Task: Name each mathematical problem that the post on the incompleteness phenomenon below refers to by name.

Text block:
:::::

How Common is the Incompleteness Phenomenon?

[Dorimant]

Everyone must have wondered about this question from the very first moment they hear about the incompleteness theorem. It is what scared everyone back in 1931 after all, no? ('If he's right then...' -they must have thought in Cambridge and Göttingen at the time. And indeed such comments have been documented and are well known). The question is important. For if it is indeed very common, and you have no way of finding out whether your problem lies within the unprovable ones or not, you are in trouble. Without knowing, you may be trying to know something unknowable. The voyage to Ithaka is always interesting and wonderful and all, but you aim to get there eventually right? 'That's what you're destined for'.. But what if Ithaka doesn't exist? And so we know since 1931 that sometimes it doesn't. But what if Ithakas not uncommonly do not exist? Could there be any quantitative approach regarding this problem?

Now of course, history is against us. 'It can't be that common!' one says. Fermat's last theorem, the four colour problem and many other intricate problems have been dealt with successfully within the 20th century. 'Surely, if we believed that Gödel's incompleteness result prevails in that level of complexity we could just not work on these subjects and they would still remain conjectures. But we didn't and here we are with many fruitful results'. So surely one has to try. But Riemann's hypothesis, most famously, together with a number of other problems in mathematics (and theoretical physics which, by necessity, is highly mathematical and increasingly so!), persistently remain mere hypotheses. Could it be that they exist in a higher level of complexity where the incompleteness phenomenon becomes more common? Can we approach this question somehow or are we doomed to just try our luck time and again hoping we escape this mathematical black hole?

:::::

(Data entries)
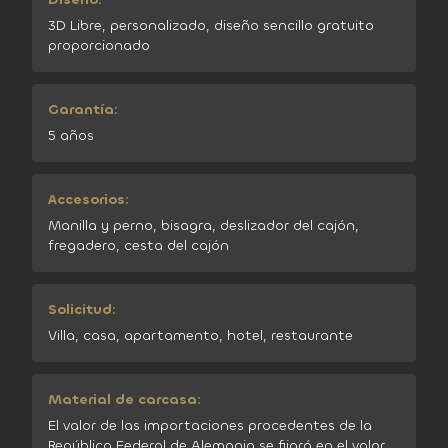
3D Libre, personalizado, diseño sencillo gratuito
proporcionado
Garantía:
5 años
Accesorios:
Manilla y perno, bisagra, deslizador del cajón,
fregadero, cesta del cajón
Solicitud:
Villa, casa, apartamento, hotel, restaurante
Material de carcasa:
El valor de las importaciones procedentes de la
República Federal de Alemania se fijará en el valor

:::::

Written answer: Fermat's last theorem, the four colour problem, and Riemann's hypothesis.